=== EXTRACTED TEXT ===

Assess – before undertaking any migration, organisations should assess the maturity and understand the cost of their existing IT investment. Doing so will help them to better plan their cloud strategy. An understanding of their specific needs, for example, will put organisations in a position to more effectively evaluate the options available for migration to IaaS, PaaS, & SaaS services, and subsequently build the business case and procurement material that will help them achieve these more quickly.

Migrate – once the strategy has been defined, the next step is to migrate an organisation’s critical business systems and datacentres from the legacy silos in which they currently reside to a new secure, hybrid multi-cloud platform. When doing so, it’s important to understand the criticality of these applications, and how they interact with each other. For example, an organisation’s website might have many components that it is dependent on like webservers, databases, content management systems, reporting services, firewalls, VPN’s or Active Directory.

It’s crucial to remember that when migrating to a hybrid multi-cloud platform you ensure that the webservers, databases, directories and networking are moved to a platform such as vCloud using high availability features to ensure they are resilient to failure. Aspects of the system such as content management or reporting, which don’t require the highest level of uptime, can be migrated in a less resilient configuration which saves cost. This way, workloads can be migrated in the right order, to the right platform, and sized appropriately, thereby ensuring all the benefits promised by a hybrid multi-cloud strategy.

Optimisethis step is vital for those organisations that have migrated their legacy technology to the cloud but have yet to fully realise the full benefits it can provide. Carrying out an assessment of their cloud environment, with a particular focus on its commercial, technical and security characteristics, will enable organisations to tweak their ways of working in order to deliver greater operational efficiency and cost savings. For example, if workloads have been migrated into an environment such as OpenStack, the organisation can take advantage of scheduling to turn development servers off out of hours, monitoring can be used to show if services are stressed or underutilised so they can be rightsized. Monitoring can be used in OpenShift to scale applications by dynamically creating, or deleting, instances depending on load. The organisation might also decide to use an AIOps service like Moogsoft, which reduce the amount of time an operations team spends on detecting issues and give them more time to fix issues.

===

▸ BRIEF 1: Quote the part of the cloud migration passage that opens with the words containing "It’s crucial to" and closes with "hybrid multi-cloud strategy.".
▸ BRIEF 2: Write what comes next in the cloud migration passage, picking up after its final sentence.
The entries that come after this cloud migration passage have no connection to it.

=== DATA SHOWN ===

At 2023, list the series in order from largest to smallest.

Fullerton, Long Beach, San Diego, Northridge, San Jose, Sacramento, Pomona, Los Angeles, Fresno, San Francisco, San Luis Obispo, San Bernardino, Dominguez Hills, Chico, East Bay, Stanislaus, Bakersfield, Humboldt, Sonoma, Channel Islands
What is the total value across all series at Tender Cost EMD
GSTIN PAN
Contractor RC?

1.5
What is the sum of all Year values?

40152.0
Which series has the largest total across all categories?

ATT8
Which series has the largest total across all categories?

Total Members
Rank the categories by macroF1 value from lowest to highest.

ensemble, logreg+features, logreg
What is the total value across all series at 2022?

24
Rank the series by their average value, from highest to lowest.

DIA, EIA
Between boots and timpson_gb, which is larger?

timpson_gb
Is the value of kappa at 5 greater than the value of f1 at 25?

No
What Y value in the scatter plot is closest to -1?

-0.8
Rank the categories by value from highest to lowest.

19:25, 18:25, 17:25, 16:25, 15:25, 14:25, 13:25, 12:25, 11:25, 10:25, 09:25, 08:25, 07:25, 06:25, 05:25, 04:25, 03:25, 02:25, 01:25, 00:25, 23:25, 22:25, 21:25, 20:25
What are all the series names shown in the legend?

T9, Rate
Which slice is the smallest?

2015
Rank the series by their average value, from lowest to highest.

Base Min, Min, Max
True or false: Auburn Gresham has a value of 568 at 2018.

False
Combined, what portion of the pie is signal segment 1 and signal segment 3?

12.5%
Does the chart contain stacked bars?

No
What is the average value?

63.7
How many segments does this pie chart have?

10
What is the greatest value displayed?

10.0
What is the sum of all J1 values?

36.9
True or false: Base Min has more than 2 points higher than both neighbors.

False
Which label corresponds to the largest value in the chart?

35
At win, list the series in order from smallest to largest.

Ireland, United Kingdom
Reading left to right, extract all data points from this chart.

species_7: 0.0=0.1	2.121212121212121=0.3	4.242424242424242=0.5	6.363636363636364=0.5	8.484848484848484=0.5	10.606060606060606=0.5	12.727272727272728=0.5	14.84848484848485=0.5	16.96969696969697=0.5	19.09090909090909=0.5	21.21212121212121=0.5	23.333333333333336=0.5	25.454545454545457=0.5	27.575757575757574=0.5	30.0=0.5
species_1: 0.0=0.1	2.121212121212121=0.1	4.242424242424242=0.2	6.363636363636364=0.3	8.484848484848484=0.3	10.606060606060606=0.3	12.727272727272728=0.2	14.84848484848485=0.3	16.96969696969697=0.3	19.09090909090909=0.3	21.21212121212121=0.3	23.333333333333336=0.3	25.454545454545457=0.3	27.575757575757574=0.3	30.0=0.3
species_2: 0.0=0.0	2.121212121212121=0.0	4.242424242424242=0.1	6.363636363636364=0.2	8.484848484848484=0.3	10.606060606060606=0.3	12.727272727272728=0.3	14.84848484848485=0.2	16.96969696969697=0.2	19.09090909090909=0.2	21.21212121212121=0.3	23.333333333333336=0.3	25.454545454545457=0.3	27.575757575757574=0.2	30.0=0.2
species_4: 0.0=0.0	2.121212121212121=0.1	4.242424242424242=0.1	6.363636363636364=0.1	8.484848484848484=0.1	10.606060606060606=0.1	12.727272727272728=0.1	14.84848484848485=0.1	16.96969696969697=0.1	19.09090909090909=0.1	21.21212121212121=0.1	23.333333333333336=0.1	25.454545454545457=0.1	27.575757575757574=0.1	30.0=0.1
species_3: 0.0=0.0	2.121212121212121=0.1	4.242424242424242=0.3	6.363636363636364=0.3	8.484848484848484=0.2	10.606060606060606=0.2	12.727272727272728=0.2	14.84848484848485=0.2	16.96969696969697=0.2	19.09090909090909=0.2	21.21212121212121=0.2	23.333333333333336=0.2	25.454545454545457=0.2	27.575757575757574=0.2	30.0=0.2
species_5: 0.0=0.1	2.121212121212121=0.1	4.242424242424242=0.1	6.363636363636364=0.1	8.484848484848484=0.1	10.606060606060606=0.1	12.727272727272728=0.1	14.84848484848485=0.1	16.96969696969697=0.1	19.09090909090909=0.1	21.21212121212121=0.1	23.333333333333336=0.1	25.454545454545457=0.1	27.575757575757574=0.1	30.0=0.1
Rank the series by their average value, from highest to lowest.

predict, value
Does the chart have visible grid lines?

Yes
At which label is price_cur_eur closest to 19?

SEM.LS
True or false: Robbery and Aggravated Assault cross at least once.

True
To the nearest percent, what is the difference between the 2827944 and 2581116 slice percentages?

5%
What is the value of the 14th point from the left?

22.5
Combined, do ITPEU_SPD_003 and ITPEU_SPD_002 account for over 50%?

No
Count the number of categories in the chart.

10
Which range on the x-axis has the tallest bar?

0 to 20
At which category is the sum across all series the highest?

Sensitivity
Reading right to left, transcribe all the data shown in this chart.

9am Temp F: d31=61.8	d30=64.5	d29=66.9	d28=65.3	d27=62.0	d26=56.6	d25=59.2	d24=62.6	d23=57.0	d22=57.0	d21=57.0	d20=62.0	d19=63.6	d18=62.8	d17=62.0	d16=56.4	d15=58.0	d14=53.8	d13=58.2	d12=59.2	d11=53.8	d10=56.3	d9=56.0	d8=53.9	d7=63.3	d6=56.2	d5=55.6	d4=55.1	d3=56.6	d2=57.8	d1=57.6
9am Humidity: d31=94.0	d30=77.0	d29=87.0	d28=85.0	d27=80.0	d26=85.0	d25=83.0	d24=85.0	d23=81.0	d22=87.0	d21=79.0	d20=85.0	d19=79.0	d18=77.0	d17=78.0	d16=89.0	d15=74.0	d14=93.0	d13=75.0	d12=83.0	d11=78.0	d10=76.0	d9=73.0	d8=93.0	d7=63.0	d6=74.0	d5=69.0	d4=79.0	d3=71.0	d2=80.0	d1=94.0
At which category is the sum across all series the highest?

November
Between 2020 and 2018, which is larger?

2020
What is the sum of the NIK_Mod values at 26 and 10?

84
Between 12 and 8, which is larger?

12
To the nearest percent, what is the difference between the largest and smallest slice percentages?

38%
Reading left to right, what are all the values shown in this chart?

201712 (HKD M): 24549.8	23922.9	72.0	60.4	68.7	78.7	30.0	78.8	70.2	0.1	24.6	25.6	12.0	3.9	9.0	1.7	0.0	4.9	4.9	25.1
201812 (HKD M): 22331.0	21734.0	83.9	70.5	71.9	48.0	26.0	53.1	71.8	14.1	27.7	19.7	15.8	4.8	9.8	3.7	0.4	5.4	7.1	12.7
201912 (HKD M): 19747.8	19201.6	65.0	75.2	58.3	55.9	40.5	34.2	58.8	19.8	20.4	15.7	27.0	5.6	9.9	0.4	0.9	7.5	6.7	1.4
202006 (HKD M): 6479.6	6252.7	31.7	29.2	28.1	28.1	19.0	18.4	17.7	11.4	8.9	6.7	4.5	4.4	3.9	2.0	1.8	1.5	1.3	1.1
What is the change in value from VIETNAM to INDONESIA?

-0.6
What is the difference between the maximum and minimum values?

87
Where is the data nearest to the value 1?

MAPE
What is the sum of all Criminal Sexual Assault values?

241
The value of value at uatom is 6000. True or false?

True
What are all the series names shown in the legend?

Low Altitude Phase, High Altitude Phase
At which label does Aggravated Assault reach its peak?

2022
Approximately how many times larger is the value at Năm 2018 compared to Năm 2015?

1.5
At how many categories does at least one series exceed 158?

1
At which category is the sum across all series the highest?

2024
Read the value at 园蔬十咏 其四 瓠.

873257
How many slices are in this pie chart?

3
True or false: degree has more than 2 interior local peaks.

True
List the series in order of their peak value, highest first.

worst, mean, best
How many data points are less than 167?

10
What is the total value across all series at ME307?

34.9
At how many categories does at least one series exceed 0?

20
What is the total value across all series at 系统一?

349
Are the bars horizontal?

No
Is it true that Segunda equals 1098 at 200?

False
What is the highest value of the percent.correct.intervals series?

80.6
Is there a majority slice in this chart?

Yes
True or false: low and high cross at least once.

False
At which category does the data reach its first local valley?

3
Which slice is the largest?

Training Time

===

▸ YOUR RESPONSE 1:
It’s crucial to remember that when migrating to a hybrid multi-cloud platform you ensure that the webservers, databases, directories and networking are moved to a platform such as vCloud using high availability features to ensure they are resilient to failure. Aspects of the system such as content management or reporting, which don’t require the highest level of uptime, can be migrated in a less resilient configuration which saves cost. This way, workloads can be migrated in the right order, to the right platform, and sized appropriately, thereby ensuring all the benefits promised by a hybrid multi-cloud strategy.

▸ YOUR RESPONSE 2:
Transform – a cloud-native approach to building and running applications is required for an organisation to fully exploit the advantages of the cloud. However, using cloud-native services often requires a radically different approach to developing and deploying applications. It’s important, therefore, to ensure that an organisation’s development team has the expertise necessary to adopt this new way of working. Cloud Native applications fully utilise features like autoscaling, message queues, object storage and containerisation, for example, and the infrastructure is comprised of complex code, so it’s crucial teams are equipped to manage and maintain these components. As their DevOps capabilities mature, an organisation might store their infrastructure as code & application code in Git for source control and enable continuous delivery via automated pipelines in Jenkins, which automatically tests everything using Selenium before deploying to a scalable containerised platform such as OpenShift.

The public sector, in common with businesses everywhere, is looking to the cloud for greater flexibility, innovation, and cost savings. Concerns over complexity and time can hold organisations back from enjoying these benefits, though. But, by taking a strategic approach to assessment, migration, optimisation and transformation, these concerns can be overcome and the true value of the cloud unlocked for organisations and their customers alike.